大規模言語モデルの歴史

大規模言語モデルの歴史は、2010年代初めに遡ります。

当時、研究者たちは言語モデルの能力向上を目指し、ディープラーニング技術を用いたニューラルネットワークモデルを開発しました。この技術の登場により、大量のデータを用いたトレーニングが可能となり、生成系AIの進化を促したのです。

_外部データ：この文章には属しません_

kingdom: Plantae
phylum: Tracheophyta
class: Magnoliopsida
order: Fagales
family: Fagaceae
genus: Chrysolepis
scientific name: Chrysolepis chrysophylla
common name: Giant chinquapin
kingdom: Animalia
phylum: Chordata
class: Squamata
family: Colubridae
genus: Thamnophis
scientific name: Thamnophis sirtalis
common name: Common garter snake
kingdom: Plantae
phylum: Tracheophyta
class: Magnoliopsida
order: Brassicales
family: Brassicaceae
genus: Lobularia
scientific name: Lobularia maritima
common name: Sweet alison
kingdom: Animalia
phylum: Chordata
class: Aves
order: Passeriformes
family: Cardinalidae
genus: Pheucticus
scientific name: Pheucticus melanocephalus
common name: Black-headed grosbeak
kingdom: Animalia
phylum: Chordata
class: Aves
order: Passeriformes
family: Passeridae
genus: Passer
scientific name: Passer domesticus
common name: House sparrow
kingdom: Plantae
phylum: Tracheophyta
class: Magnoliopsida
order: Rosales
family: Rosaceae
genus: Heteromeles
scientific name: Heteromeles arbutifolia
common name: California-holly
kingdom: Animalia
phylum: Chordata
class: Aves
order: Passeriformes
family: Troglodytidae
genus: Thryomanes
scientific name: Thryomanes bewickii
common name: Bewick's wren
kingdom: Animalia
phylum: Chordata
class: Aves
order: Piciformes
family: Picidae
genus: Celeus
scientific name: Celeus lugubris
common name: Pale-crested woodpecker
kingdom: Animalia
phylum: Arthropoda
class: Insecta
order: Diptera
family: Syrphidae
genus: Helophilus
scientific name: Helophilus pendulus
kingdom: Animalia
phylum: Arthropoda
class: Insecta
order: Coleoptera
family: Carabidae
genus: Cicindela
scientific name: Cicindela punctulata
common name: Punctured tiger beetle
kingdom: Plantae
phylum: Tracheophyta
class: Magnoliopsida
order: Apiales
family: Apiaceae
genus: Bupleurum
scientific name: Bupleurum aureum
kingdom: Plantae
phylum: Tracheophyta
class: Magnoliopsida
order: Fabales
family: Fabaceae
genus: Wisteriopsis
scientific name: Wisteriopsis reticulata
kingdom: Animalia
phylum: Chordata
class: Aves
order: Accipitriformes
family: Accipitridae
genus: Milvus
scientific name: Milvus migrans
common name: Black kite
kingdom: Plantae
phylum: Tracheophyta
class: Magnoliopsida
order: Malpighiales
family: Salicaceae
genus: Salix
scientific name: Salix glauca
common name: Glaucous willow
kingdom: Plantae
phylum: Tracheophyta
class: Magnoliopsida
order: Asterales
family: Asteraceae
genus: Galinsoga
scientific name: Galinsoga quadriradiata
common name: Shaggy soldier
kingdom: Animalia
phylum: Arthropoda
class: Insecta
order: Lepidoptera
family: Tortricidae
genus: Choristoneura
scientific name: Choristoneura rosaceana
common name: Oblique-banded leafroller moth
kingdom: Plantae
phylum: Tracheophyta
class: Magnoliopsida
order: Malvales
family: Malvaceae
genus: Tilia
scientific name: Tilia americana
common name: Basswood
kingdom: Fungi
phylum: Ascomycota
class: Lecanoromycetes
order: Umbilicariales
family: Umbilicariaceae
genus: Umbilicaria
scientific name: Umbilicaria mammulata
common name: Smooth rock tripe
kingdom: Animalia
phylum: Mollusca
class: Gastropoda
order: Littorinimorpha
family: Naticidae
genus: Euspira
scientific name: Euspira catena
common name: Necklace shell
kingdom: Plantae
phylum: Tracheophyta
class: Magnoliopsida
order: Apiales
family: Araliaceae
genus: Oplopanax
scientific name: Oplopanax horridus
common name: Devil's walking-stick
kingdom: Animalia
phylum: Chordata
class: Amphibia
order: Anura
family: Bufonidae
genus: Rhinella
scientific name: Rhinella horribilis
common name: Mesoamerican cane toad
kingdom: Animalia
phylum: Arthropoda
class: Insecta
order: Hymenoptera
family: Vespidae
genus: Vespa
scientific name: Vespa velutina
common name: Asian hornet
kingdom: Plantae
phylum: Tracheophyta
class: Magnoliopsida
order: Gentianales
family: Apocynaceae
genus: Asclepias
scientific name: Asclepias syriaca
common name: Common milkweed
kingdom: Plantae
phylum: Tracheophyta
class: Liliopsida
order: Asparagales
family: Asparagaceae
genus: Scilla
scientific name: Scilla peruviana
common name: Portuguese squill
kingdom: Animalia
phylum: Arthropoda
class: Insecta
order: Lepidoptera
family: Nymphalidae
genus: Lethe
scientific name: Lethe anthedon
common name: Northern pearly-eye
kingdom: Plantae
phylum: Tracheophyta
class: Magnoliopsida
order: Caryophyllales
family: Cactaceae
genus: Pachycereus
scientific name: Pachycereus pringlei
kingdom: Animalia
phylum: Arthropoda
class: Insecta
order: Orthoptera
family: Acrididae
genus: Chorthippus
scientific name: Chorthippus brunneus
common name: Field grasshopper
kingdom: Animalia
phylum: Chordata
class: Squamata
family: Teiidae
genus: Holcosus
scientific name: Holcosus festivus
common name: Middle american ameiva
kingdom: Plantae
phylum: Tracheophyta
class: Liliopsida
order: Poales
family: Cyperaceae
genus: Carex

最初の成功は、2012年に開発されたGoogleのニューラルネットワーク言語モデルによってもたらされました。ニューラルネットワーク言語モデルは、巨大なトレーニングコーパス(単語や文を集めた一種の辞書のようなもの)を用いた単語予測タスクを学習し、高い性能を達成しました。それ以来、大規模言語モデルの分野は急速に発展し、word2vecやGloVeなどさまざまな手法が開発されました。

なかでも最も注目されているのが、冒頭から取り上げているGPTシリーズです。

GPTとは、OpenAIによって開発された一連の生成系AIモデルで、「生成的事前学習済みトランスフォーマー(Generative Pre-trained Transformer)」の頭文字をとったものです。

「トランスフォーマー」と言ってもロボットではありません。日本語に無理に意訳すれば「変換器」でしょうか。GPTは簡単に言うと、「ある文字列が与えられたら、続く文字列を生成する変換器」です。こう表現すると、ずいぶんわかりやすいのではないでしょうか。

GPTは、Transformer(トランスフォーマー)を基盤としたニューラルネットワークを使用し、自然言語処理に特化しています。

自然言語処理とは、人間が日常的に使っている言語の特徴、構文、文法、意味、機能をコンピュータが解釈し、言語に関するさまざまな問題に対して解決策を提供する技術です。生成系AIの中でも自然言語処理は最も重要な応用分野の一つで、文章の生成や要約、翻訳、感情分析、会話システム、音声認識、テキスト分類、自然言語推論、情報抽出など、さまざまなタスクに応用されます。